The reality of the highland clearances can still be seen today in the remains of burned out, blackened houses, frequently comprising of whole villages and settlements standing as a testament to the greed of the few in hurting the many.
It is worth remembering, too, that while the rest of Scotland was permitting the expulsion of it’s Highland people, it’s ruling classes were forming the romantic attachment to kilt and tartan that scarcely compensates for the disappearance of a Highland race to whom such things were once a commonplace reality.
The chiefs remained in Edinburgh and London, but the people had gone.
We now have confirmed that as at the 11th February 2016 the number of level 4 qualified advisers in the UK is 29,144.
In January 2006 FT Adviser also notes from an FOI request that adviser numbers stood at 105,710
Some 75% of experienced financial advisers who could have helped provide valuable advice capacity have simply disappeared from the register since 2006.
With all this in mind, it was with some interest that I re-read an article from 23 November 2010 reporting that (according to the now knighted ‘Sir’ Hector Sants) “losing up to 20 per cent of IFAs was an acceptable cost in order to deliver the specific improvements brought in by the RDR, according to the FSA”.
In giving evidence to the Treasury select committee, the yet to be knighted Hector Sants said, “If the reduction in advisers was not acceptable the reforms would not be going ahead”.
To top this, it was reported that Lord Turner reckoned that a “reduction could be good news for consumers who may see a reduction in administrative costs”.
He said: “Some exit of “capacity” from the industry which is therefore an exit of administrative cost may be in the interest of consumers, it a cost which is being absorbed.”
What he actually meant was job losses, certainly not FSA or FCA job losses or cost reductions.
And along with the loss of livelihood for advisory firm staff, provider staff and paraplanners, we are now seeing the results of the ‘survival segmentation’ manifesting itself in consumer disenfranchisement- the unintended but sadly expected outcome of RDR.
The ‘new-speak’ use of words like “capacity” is a nicer, less disturbing way to describe casualties of the unintended or perhaps intended consequences of poorly thought out regulation? ‘Capacity’ is an FCA use of language, equivalent to ‘friendly fire’ or blue on blue’ instead of saying ‘shot by your own side’ or ‘rendition’ instead of state sponsored kidnap.

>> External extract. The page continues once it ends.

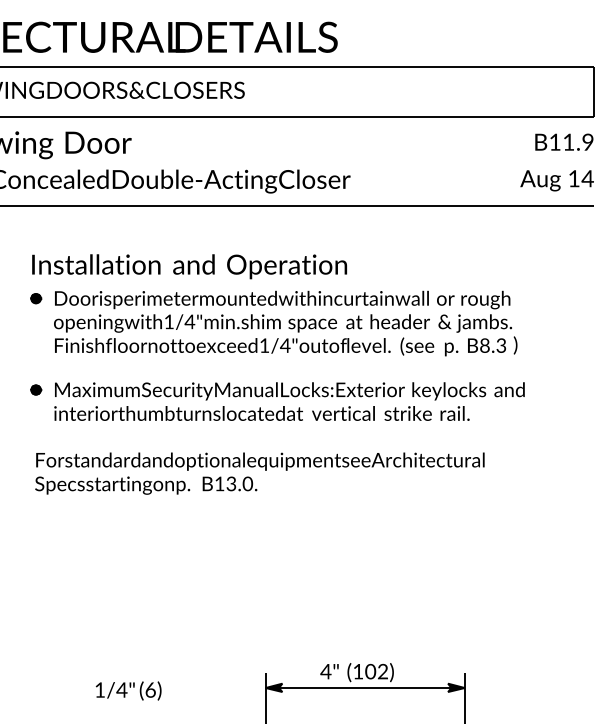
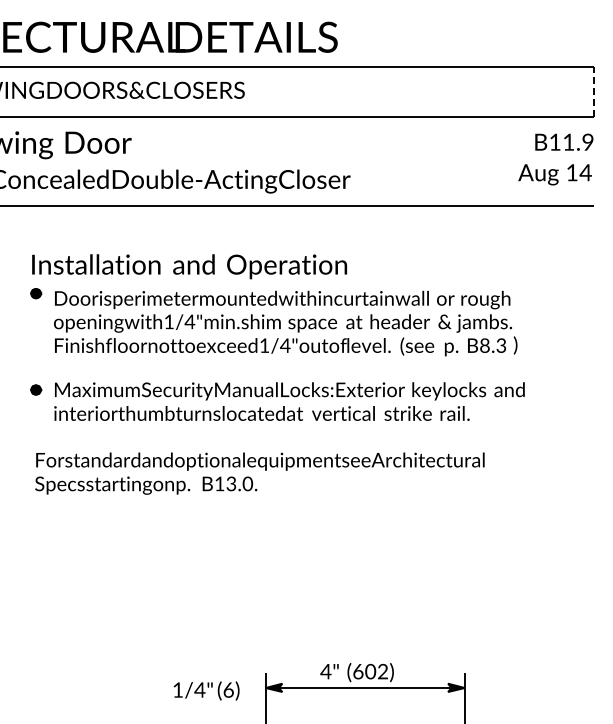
line at (594, 91): solid -> dashed
text at (556, 180) position: (556, 180) -> (554, 174)
part at (36, 298) position: (36, 298) -> (36, 293)
text at (358, 671): (102) -> (602)
text at (128, 690) position: (128, 690) -> (206, 690)
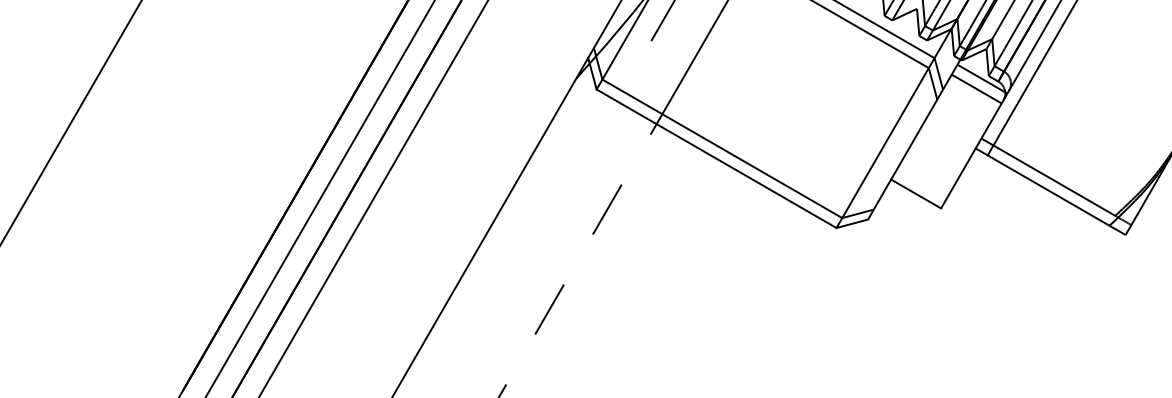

Those advisers who have survived RDR have built, grown and now transitioned some great businesses. This has taken many challenging years of serving their clients very well to achieve.
But will Andrew Bailey give this very simple thought some consideration,?
Fewer firms having to pay ever more in regulatory fees and levies (despite the logic that fewer firms to regulate should cost less) will see the those surviving financial advisory firms driven out of business as the regulatory cost to run them becomes prohibitive to all…… except the banks.
Rather like those Highland Clearances is’nt it?